The TRPC server is a protected middleware in this case, because it's a protected procedure. So it calls the session. If it has no session, it fails. But if it has a session, it inserts the new agent right here in the database and the database returns back the created agent to the TRPC server which then on success handles the rest of the events. So as I said these sequence diagrams will become more and more useful as we go on.
In here we have some comments, of course. We left a to-do here, so it recommended adding the update agent in case we forgot, but we did not forget. We actually don't have it yet. We just developed ahead of time. In here, it gave us the proper advice of handling non-existent agents.
So yes, when we actually go and develop this getOne method, which we are going to have to advance a bit further than this, we will also have to handle this, throwing an error if the agent is not found. So yes, this is a good suggestion and we will add that later when we develop the actual agent get one page. So we can resolve this and in here in the get many it tells us to actually protect this procedure even further by only loading the agents from that user. That is exactly what we are going to do in the next chapter when we load this in the actual table, right?
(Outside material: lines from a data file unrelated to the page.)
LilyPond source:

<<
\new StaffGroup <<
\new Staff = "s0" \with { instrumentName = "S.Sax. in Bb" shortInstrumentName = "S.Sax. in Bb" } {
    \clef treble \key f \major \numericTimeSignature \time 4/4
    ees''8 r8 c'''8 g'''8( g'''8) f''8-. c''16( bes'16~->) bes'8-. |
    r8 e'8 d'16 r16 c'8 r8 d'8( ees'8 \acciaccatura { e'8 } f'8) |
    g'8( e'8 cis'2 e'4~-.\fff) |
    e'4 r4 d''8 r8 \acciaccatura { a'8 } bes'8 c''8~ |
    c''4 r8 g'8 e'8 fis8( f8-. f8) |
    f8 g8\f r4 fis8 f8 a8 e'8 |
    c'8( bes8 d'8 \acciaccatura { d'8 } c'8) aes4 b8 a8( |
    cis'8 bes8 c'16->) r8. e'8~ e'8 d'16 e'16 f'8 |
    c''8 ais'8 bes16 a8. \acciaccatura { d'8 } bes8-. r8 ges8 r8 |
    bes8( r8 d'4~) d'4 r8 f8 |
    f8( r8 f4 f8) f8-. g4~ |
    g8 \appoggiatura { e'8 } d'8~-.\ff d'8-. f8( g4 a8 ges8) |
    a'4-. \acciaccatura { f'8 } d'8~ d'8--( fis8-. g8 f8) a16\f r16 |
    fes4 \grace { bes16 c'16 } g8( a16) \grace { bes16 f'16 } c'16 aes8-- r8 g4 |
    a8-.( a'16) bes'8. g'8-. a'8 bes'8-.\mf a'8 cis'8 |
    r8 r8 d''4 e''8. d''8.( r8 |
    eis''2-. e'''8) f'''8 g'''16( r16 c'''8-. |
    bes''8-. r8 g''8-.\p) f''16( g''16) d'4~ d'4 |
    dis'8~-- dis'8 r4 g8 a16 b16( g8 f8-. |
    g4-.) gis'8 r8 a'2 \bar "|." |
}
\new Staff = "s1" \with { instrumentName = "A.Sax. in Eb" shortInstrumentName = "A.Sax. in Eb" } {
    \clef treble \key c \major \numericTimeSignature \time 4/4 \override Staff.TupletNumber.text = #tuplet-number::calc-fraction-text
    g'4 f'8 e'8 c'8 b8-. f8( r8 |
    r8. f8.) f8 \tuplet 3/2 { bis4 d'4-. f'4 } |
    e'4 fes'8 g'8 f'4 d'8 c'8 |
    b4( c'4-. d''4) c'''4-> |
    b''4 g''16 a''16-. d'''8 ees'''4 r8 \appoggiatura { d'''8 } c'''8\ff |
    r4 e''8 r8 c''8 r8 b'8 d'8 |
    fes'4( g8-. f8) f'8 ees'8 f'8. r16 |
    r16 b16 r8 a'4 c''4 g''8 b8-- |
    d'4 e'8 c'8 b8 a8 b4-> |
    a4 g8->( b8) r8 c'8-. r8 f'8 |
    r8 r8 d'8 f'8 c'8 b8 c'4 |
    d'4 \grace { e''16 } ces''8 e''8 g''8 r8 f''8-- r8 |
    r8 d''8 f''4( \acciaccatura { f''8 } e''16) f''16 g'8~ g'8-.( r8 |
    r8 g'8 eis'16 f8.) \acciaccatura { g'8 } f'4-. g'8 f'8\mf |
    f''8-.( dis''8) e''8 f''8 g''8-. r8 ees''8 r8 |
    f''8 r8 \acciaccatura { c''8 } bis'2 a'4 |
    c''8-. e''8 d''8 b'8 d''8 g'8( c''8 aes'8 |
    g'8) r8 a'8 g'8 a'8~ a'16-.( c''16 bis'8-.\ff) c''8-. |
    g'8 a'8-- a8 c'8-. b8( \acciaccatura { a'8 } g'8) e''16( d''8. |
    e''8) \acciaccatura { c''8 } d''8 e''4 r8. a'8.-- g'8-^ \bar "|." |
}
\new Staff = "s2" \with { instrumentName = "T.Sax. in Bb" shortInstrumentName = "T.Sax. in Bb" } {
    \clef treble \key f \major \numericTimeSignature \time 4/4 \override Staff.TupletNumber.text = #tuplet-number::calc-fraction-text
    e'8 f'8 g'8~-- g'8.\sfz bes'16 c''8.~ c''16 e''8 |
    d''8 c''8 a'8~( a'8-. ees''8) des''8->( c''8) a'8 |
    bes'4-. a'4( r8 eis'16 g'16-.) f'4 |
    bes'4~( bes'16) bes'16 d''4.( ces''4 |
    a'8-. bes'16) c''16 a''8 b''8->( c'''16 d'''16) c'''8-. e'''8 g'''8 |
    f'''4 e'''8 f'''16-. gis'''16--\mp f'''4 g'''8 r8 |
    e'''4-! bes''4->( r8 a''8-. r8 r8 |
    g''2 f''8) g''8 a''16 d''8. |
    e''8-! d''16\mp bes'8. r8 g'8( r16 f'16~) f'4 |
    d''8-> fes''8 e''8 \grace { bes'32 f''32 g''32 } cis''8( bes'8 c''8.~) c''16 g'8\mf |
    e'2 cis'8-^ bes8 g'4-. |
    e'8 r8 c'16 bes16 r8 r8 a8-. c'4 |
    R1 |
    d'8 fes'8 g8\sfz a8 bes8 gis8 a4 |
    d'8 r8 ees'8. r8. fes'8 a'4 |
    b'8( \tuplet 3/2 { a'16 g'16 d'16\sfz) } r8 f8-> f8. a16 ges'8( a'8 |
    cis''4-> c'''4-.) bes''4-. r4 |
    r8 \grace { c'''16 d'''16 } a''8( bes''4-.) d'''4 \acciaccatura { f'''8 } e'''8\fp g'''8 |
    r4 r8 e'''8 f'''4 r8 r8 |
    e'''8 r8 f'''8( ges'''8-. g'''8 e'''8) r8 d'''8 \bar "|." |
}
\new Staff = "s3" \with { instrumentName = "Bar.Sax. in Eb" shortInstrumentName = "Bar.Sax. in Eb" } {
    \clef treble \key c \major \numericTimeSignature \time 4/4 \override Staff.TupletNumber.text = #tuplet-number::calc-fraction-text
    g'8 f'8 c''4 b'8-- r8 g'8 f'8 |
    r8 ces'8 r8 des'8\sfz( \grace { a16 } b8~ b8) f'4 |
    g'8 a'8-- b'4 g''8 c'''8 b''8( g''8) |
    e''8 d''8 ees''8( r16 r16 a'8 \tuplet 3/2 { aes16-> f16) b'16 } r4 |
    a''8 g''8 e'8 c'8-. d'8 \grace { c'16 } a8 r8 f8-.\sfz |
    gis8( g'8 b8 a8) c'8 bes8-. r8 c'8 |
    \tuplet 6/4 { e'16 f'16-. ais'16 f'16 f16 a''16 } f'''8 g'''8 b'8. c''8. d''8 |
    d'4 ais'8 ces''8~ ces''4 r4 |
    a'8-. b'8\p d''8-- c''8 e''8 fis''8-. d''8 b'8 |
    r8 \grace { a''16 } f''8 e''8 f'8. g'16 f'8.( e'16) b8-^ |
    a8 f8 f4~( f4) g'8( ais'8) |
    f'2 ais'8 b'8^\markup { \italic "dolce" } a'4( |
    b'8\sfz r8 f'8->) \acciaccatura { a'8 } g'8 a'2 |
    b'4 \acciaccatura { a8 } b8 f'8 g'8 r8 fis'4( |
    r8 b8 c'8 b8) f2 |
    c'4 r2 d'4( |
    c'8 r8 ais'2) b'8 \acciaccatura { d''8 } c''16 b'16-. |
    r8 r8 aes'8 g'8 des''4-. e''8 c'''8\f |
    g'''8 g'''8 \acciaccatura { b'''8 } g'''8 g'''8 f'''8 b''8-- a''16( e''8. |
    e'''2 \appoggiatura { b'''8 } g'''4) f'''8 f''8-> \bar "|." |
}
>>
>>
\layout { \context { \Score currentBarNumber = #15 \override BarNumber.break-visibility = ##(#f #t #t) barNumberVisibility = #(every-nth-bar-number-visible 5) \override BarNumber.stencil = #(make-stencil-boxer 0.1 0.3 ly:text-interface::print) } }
Because right now we're just JSON stringify the agents.
So in the next chapter, we're going to develop the actual table for that. And that will include this fix as well. So All great suggestions, exactly what I plan to do in the following chapters. So let's go ahead and merge this now. Perfect.
And once you've merged it, go back to main and click synchronize changes and click OK here. And you should be all good. Let's go ahead and check our graph here. We just merged 11 agents form, which marks the end of this chapter. Amazing, amazing job and see you in the next chapter.